Stored items:
==============================
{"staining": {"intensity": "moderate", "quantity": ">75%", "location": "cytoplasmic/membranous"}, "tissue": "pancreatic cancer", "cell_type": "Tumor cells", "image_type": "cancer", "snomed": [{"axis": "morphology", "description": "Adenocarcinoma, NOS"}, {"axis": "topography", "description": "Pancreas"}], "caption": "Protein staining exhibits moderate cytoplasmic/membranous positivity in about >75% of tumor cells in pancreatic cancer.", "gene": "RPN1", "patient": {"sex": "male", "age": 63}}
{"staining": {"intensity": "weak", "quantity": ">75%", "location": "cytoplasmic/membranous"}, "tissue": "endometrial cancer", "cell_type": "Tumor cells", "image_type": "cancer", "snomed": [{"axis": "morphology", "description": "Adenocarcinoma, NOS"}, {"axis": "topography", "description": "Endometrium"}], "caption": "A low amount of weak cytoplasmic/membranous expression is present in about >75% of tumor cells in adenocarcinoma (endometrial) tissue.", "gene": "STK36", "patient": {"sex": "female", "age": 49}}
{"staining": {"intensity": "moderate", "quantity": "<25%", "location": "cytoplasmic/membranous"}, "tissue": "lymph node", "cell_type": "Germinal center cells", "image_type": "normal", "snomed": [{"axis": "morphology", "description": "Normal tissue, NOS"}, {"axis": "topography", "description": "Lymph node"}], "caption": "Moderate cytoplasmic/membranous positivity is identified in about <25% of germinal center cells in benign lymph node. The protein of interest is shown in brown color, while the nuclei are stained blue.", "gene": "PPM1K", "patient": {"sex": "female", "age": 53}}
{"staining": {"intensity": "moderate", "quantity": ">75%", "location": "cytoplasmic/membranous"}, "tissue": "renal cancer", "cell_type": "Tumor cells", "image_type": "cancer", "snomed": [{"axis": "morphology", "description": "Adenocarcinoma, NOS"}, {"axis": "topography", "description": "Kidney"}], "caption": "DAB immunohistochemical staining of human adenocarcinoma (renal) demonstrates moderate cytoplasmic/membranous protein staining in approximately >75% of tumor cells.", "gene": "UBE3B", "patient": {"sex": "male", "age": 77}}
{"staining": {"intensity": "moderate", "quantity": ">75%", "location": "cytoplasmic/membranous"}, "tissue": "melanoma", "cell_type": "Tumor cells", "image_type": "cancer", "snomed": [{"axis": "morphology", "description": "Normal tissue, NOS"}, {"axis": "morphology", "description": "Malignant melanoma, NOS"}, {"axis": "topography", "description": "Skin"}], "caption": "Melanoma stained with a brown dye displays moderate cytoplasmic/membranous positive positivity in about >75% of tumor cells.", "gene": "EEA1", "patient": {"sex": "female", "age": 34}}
==============================
WHAT YOU ARE ASKED TO DO:
From the data above, copy each line that has the string "positivity".

EXPECTED ANSWER:
{"staining": {"intensity": "moderate", "quantity": ">75%", "location": "cytoplasmic/membranous"}, "tissue": "pancreatic cancer", "cell_type": "Tumor cells", "image_type": "cancer", "snomed": [{"axis": "morphology", "description": "Adenocarcinoma, NOS"}, {"axis": "topography", "description": "Pancreas"}], "caption": "Protein staining exhibits moderate cytoplasmic/membranous positivity in about >75% of tumor cells in pancreatic cancer.", "gene": "RPN1", "patient": {"sex": "male", "age": 63}}
{"staining": {"intensity": "moderate", "quantity": "<25%", "location": "cytoplasmic/membranous"}, "tissue": "lymph node", "cell_type": "Germinal center cells", "image_type": "normal", "snomed": [{"axis": "morphology", "description": "Normal tissue, NOS"}, {"axis": "topography", "description": "Lymph node"}], "caption": "Moderate cytoplasmic/membranous positivity is identified in about <25% of germinal center cells in benign lymph node. The protein of interest is shown in brown color, while the nuclei are stained blue.", "gene": "PPM1K", "patient": {"sex": "female", "age": 53}}
{"staining": {"intensity": "moderate", "quantity": ">75%", "location": "cytoplasmic/membranous"}, "tissue": "melanoma", "cell_type": "Tumor cells", "image_type": "cancer", "snomed": [{"axis": "morphology", "description": "Normal tissue, NOS"}, {"axis": "morphology", "description": "Malignant melanoma, NOS"}, {"axis": "topography", "description": "Skin"}], "caption": "Melanoma stained with a brown dye displays moderate cytoplasmic/membranous positive positivity in about >75% of tumor cells.", "gene": "EEA1", "patient": {"sex": "female", "age": 34}}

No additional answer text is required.